* TO DO *
1. Answer these questions about the bucket-balancing thread:
(a) Up to how many liters can each bucket hold?
(b) What letter does Answer 1 use for the total amount of water needed to balance the buckets?
(c) In the worked example, how much water is available before any is added?
2. Copy the bucket-balancing thread word for word from "Now I want to" to "in the buckets?".

Simple algorithm for a simple balancing problem

Question

I have three buckets. They do not contain the same amount of water and they can contain up to 50 liters each.

Now I want to add more water to the buckets. This amount may vary from time to time, and might also be more than 50 x 3 liters. My goal is to fill the buckets with the new water so they have about an equal amount in each of the buckets - as close to equal as possible, but it's not a criterion. And also without exceeding the upper limit of 50.

Is there a simple and easy-to-read algorithm that would balance (as much as possible) the amount of water in the buckets?

• I always know how much water there already is in each bucket.
• I always know how much new water I get.
• Water already in buckets cannot be touched
• Equal water level is not a criterion, but further from the limits is desirable

Answer 1

Yes, there is a simple algorithm as follows:

1. Sort the buckets by the amount of water. Let's call them a, b, c sorted none-decreasing.
2. The total amount of water that you need to balance them is (c - b) + (c - a) = 2*c - b - a. Let's call the needed amount t.
3. If the available water is less than t, it is not possible to balance the buckets.
4. Otherwise, add c - b to b and c - a to a.

Update based on the new contraints in the edit:

If you have enough water to bring the amount of water in the lesser filled buckets to the level of the more full bucket, the previous algorithm works just fine.

But in case there isn't enough water available to make all three equal (note that this can be calculated up front as described above), first fill the bucket with the smallest amount of water up until it is equal to the middle one. Then divide the remaining amount of available water and distribute it equally between the two buckets that are equal but have less water than the other.

The intuition is this: When you add to the smallest bucket up until you reach the middle one, you are decreasing the absolute difference between the three by 2 for each added liter. That's because the smallest is approaching the middle and the largest one.

Example:

a, b, c = 5, 3, 1
available_water = 4
difference = (5 - 3) + (5 - 1) + (3 - 1) = 8

add 2 to the smallest:
a, b, c = 5, 3, 3
available_water = 2
difference = (5 - 3) + (5 - 3) + (3 - 3) = 4
Note that we reduced the difference by 2 times the amount of used water

add 1 to each of the smaller buckets:
a, b, c = 5, 4, 4
available_water = 0
difference = (5 - 4) + (5 - 4) = 2

Now if we didn't follow this algorithm and just arbitrary used the water:

add 2 to the middle bucket:
a, b, c = 5, 5, 1
available_water = 2
difference = (5 - 5) + (5 - 1) + (5 - 1) = 8

add 2 to the smallest one:
a, b, c = 5, 5, 3
available_water = 0
difference = (5 - 5) + (5 - 3) + (5 - 3) = 4

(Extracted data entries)
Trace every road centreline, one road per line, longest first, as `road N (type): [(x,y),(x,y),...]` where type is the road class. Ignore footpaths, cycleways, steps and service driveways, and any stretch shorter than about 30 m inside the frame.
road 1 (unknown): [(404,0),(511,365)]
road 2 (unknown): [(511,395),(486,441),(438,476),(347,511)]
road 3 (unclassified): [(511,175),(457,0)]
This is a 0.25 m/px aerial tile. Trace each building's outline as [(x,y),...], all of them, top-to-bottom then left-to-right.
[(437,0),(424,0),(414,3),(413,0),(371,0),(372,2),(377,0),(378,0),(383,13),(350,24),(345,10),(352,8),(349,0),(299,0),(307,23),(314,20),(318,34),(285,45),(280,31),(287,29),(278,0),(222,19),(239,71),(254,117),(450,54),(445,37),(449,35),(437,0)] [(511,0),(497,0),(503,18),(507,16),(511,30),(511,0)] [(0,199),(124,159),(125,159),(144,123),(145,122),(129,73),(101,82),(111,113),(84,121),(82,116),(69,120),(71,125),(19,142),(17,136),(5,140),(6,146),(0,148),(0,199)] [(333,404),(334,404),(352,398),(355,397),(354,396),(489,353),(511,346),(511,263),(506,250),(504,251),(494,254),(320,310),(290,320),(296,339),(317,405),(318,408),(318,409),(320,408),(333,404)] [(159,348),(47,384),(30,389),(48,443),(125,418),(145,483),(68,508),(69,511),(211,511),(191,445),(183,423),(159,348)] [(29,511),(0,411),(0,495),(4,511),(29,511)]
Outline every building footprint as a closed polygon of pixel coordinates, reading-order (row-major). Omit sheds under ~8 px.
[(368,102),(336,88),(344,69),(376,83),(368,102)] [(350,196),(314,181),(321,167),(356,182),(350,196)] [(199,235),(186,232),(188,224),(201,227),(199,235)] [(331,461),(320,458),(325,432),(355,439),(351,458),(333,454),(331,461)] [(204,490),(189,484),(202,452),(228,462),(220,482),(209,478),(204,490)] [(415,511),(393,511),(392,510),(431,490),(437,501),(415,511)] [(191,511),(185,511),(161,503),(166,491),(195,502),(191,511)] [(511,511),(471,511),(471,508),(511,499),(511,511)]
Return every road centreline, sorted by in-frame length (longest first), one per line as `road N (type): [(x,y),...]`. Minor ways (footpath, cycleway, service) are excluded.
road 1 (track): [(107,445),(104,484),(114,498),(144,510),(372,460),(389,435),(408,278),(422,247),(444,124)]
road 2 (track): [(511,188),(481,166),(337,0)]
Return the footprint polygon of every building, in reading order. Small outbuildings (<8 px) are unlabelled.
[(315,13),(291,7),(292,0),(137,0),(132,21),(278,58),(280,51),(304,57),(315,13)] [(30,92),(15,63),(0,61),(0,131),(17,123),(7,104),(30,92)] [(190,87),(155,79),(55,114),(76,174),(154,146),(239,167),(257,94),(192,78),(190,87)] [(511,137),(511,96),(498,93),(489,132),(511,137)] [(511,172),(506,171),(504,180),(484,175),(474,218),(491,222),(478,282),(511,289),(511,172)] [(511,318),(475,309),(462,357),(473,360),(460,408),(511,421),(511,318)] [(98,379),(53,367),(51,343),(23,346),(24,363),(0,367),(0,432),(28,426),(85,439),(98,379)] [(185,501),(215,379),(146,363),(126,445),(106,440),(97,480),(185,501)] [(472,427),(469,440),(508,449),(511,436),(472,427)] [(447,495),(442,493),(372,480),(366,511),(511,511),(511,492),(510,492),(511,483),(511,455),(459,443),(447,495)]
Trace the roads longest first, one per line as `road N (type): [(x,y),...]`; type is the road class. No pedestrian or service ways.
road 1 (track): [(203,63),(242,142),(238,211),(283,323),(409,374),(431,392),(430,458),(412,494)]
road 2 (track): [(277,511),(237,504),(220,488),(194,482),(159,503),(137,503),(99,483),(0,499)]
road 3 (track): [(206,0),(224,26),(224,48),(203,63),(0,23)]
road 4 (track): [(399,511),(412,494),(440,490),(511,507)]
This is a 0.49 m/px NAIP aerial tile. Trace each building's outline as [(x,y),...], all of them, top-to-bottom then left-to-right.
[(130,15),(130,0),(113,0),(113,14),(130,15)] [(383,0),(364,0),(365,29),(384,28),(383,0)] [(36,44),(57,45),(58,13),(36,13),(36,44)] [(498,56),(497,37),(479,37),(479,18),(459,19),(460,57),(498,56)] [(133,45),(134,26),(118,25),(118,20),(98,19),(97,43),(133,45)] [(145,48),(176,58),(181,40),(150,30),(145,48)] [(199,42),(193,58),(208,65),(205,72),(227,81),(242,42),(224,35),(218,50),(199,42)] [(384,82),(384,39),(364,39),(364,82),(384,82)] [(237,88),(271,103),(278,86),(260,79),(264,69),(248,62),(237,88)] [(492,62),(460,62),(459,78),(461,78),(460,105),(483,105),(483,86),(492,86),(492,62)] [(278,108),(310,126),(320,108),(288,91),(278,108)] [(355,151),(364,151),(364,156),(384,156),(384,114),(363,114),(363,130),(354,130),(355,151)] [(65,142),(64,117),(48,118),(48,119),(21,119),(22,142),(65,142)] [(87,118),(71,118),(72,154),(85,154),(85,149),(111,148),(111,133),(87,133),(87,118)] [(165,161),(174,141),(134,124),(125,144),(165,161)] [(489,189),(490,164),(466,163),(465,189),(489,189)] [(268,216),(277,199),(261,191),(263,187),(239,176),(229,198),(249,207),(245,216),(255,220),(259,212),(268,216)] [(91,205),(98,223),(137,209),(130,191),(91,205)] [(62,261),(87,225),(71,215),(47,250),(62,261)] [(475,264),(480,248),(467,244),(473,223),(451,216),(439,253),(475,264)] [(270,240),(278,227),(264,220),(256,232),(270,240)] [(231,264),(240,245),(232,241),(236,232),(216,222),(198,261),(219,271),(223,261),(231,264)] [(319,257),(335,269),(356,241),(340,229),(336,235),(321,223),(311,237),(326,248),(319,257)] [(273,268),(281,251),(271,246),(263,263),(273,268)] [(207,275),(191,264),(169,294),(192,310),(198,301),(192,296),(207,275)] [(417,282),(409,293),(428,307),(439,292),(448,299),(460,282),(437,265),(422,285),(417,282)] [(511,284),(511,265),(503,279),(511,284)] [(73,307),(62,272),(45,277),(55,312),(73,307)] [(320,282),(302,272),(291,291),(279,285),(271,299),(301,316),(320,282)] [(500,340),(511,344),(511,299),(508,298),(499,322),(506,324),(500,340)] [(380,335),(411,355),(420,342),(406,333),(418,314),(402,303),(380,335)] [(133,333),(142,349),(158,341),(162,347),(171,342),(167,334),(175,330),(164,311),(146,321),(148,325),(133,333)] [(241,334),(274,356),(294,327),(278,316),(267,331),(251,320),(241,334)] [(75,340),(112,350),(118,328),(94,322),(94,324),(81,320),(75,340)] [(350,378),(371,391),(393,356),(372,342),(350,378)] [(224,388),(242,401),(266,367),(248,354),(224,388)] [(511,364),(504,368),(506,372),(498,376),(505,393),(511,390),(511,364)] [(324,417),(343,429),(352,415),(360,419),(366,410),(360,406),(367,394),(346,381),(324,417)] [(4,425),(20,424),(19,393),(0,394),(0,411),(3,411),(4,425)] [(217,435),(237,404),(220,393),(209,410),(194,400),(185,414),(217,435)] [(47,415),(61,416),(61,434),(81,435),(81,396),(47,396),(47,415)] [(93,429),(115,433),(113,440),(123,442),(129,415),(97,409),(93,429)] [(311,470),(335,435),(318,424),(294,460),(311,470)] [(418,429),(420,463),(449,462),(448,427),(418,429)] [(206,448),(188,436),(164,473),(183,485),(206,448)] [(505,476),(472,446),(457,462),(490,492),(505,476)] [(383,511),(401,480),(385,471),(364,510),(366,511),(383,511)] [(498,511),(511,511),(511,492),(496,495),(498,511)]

* RESULTS *
1.
(a) 50 liters
(b) t
(c) 4

2.
Now I want to add more water to the buckets. This amount may vary from time to time, and might also be more than 50 x 3 liters. My goal is to fill the buckets with the new water so they have about an equal amount in each of the buckets - as close to equal as possible, but it's not a criterion. And also without exceeding the upper limit of 50.

Is there a simple and easy-to-read algorithm that would balance (as much as possible) the amount of water in the buckets?